Less than a day away from the desk and withdrawal symptoms are creeping in. I say, “So, what’s news?”
“Aside from the ninja thing? Not a hell of a lot. Some offbeat stuff. New faith study puts atheism at twenty-three percent globally. I’m sure you’re happy about that.”
I nod. Raise my shot of ass juice and down it.
Fred continues: “There was a big feature late last night CNN did about the celebrities that are taking pills of powdered gold to make their shit sparkle. But that’s been ar
ound for forever. Middle East’s still a shitstorm. You knew that.”
“What about the bugs?”
“That was, what, two days ago? People don’t care anymore.”

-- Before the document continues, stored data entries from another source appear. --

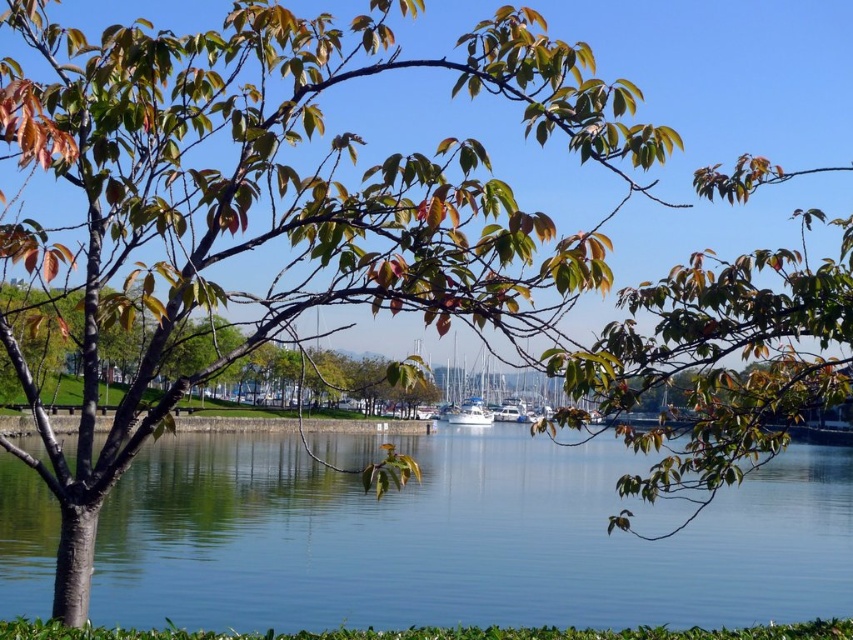
You are an observer standing at the lakeside looking towards the center of the lake. You notice the clear blue water at center and the white glossy boat at center. Which object appears taller from your vantage point?

The clear blue water at center appears taller than the white glossy boat at center from your vantage point because the clear blue water at center has a greater height compared to the white glossy boat at center.

Looking at this image, you are an observer standing at the lakeside. You notice the green matte tree at center and the white glossy boat at center. Which object appears bigger in the scene?

The green matte tree at center appears bigger than the white glossy boat at center in the scene.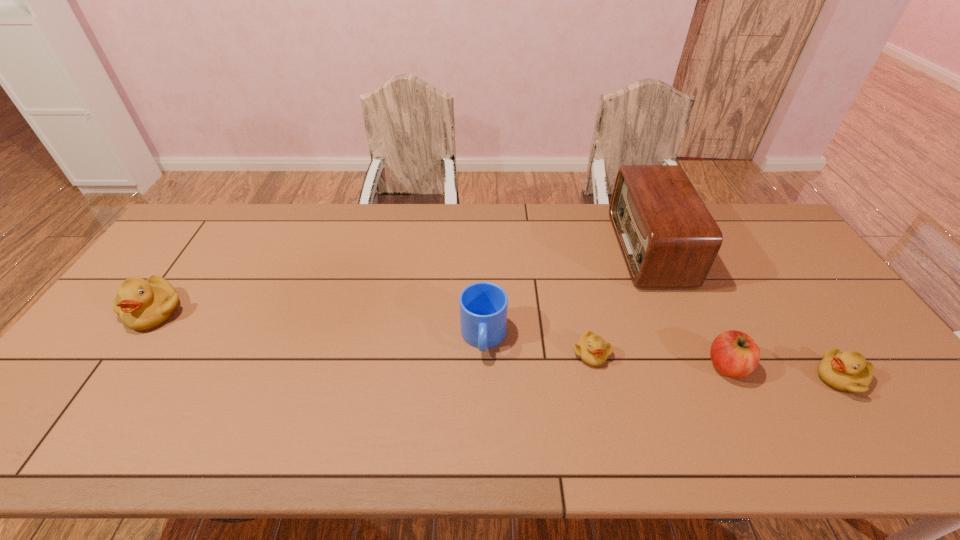
Locate an element on the screen. the leftmost duckling is located at coordinates (142, 304).

What are the coordinates of `the leftmost object` in the screenshot? It's located at (142, 304).

At what (x,y) coordinates should I click in order to perform the action: click on the second duckling from right to left. Please return your answer as a coordinate pair (x, y). Looking at the image, I should click on (592, 350).

What are the coordinates of `the shortest object` in the screenshot? It's located at (592, 350).

You are a GUI agent. You are given a task and a screenshot of the screen. Output one action in this format:
    pyautogui.click(x=<x>, y=<y>)
    Task: Click on the rightmost object
    The image size is (960, 540).
    Given the screenshot: What is the action you would take?
    pyautogui.click(x=848, y=371)

Locate an element on the screen. The width and height of the screenshot is (960, 540). the fifth tallest object is located at coordinates (848, 371).

Locate an element on the screen. The image size is (960, 540). the tallest object is located at coordinates (668, 238).

Find the location of a particular element. This screenshot has width=960, height=540. the fifth object from right to left is located at coordinates (483, 305).

Find the location of a particular element. This screenshot has height=540, width=960. apple is located at coordinates (733, 353).

The width and height of the screenshot is (960, 540). I want to click on vacant area located 0.190m at the beak of the farthest duckling, so [x=95, y=396].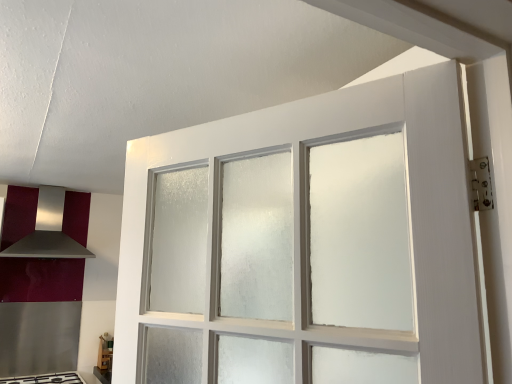
Question: Is white glossy gas stove at lower left positioned behind satin silver exhaust hood at left?

Choices:
 (A) yes
 (B) no

Answer: (B)

Question: Is white glossy gas stove at lower left facing towards satin silver exhaust hood at left?

Choices:
 (A) yes
 (B) no

Answer: (B)

Question: Does white glossy gas stove at lower left have a greater height compared to satin silver exhaust hood at left?

Choices:
 (A) no
 (B) yes

Answer: (A)

Question: Is white glossy gas stove at lower left looking in the opposite direction of satin silver exhaust hood at left?

Choices:
 (A) no
 (B) yes

Answer: (A)

Question: Does white glossy gas stove at lower left have a lesser height compared to satin silver exhaust hood at left?

Choices:
 (A) no
 (B) yes

Answer: (B)

Question: Is white glossy gas stove at lower left bigger than satin silver exhaust hood at left?

Choices:
 (A) yes
 (B) no

Answer: (B)

Question: Is the depth of satin silver exhaust hood at left less than that of white glossy gas stove at lower left?

Choices:
 (A) no
 (B) yes

Answer: (A)

Question: From the image's perspective, is satin silver exhaust hood at left located beneath white glossy gas stove at lower left?

Choices:
 (A) no
 (B) yes

Answer: (A)

Question: Is satin silver exhaust hood at left positioned behind white glossy gas stove at lower left?

Choices:
 (A) yes
 (B) no

Answer: (A)

Question: Does satin silver exhaust hood at left appear on the left side of white glossy gas stove at lower left?

Choices:
 (A) no
 (B) yes

Answer: (B)

Question: Can you confirm if satin silver exhaust hood at left is thinner than white glossy gas stove at lower left?

Choices:
 (A) yes
 (B) no

Answer: (A)

Question: Is satin silver exhaust hood at left wider than white glossy gas stove at lower left?

Choices:
 (A) yes
 (B) no

Answer: (B)

Question: Choose the correct answer: Is satin silver exhaust hood at left inside white glossy gas stove at lower left or outside it?

Choices:
 (A) outside
 (B) inside

Answer: (A)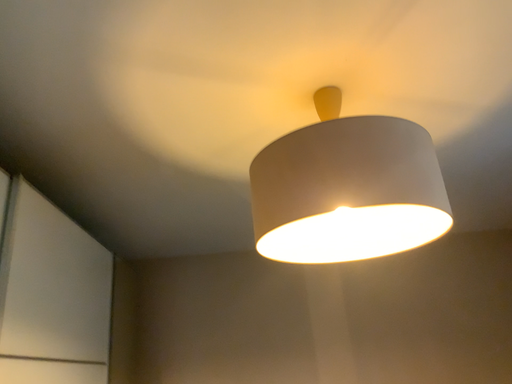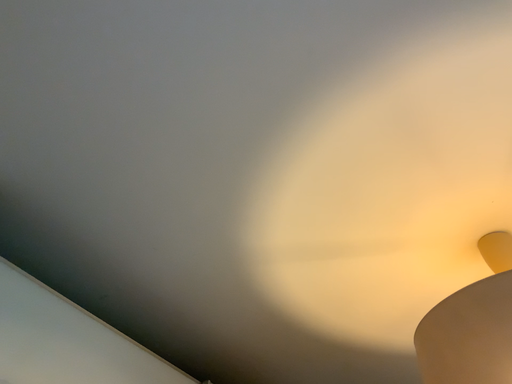
Question: Which way did the camera rotate in the video?

Choices:
 (A) rotated left
 (B) rotated right

Answer: (A)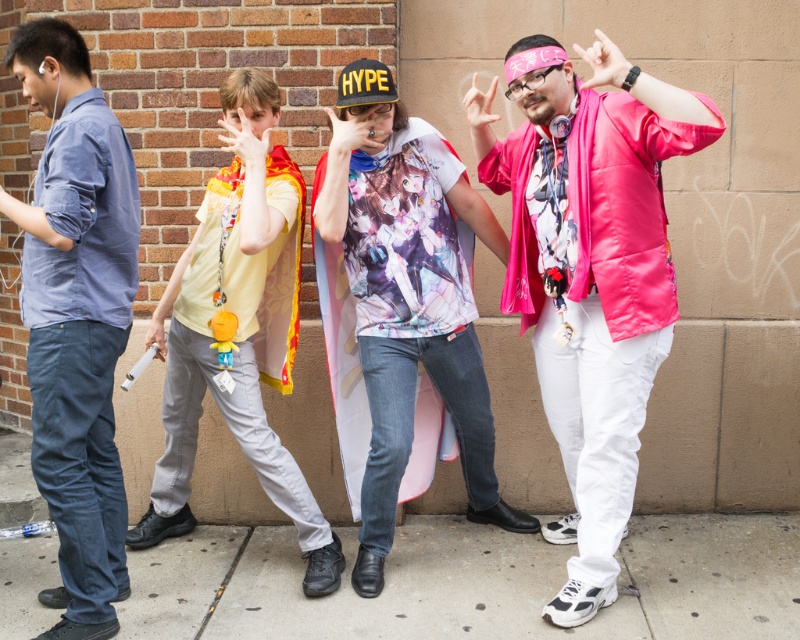
Question: Which point appears closest to the camera in this image?

Choices:
 (A) (646, 220)
 (B) (288, 616)

Answer: (A)

Question: Is shiny pink jacket at center wider than concrete at lower center?

Choices:
 (A) yes
 (B) no

Answer: (B)

Question: Is concrete at lower center wider than blue denim jeans at left?

Choices:
 (A) no
 (B) yes

Answer: (B)

Question: Among these points, which one is nearest to the camera?

Choices:
 (A) (594, 317)
 (B) (90, 428)

Answer: (A)

Question: Which point is farther from the camera taking this photo?

Choices:
 (A) (296, 211)
 (B) (56, 152)
 (C) (314, 244)

Answer: (C)

Question: Does concrete at lower center have a smaller size compared to printed fabric shirt at center?

Choices:
 (A) no
 (B) yes

Answer: (A)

“Short attention span. Any new attacks?”
“Yeah. One. Small scale. Last night. Would have been front page if there’d been a body count higher than the crazy ninja. Just four dead. MTA started putting up ‘Know Your Foe’ posters with basic descriptions of the bugs. Cops got way better at killing em and tracking em. They’re professional exterminators now.”
At least I was right about the bugs not being a one-off event. “Sorry I missed the psycho sword antics, but otherwise I’m glad the world didn’t end while I was locked up.” I breathe smoke.
“Yeah, well, you and Schneer and Declan might end up becoming a headline. What the hell happened?”
I rub my temples. Another headache. “Schneer went after us. Completely nuts. He bit Declan. I stopped him. Uh, with an axe. Whole new level of skullfucking.” I lower my eyes to the table. “Look, let me survive the meeting with my editor and then we’ll talk. It’s complicated. Between the pol and the whore and him.” I point to Declan, still mindlessly gnawing on burgers. “It’s just insane.”
My datapad—which was a hassle to get back from the cops—vibrates inside my jacket. Since regaining the Asimov, I’ve been ignoring it with dedication. I wanna crawl into a hole and sleep for a month. I don’t wanna answer anyone looking for anything. Especially not me.
I finally check the thing. There are seven missed pings. Every single one is from my boss.
I groan.
Fred polishes off his beer. “Your editor knew when you were getting out. You better get a move on.”
“Yeah.”
I push the pint of Jameson over to Fred and grip Declan’s shoulder. “Ready to go? Boss wants us.”
Declan licks some that-isn’t-real-food goo from his lips down into his gullet.
Fred and I stare at him.
He hasn’t touched his drinks. “We need to get food.” Declan whines again. “I’m dying here.”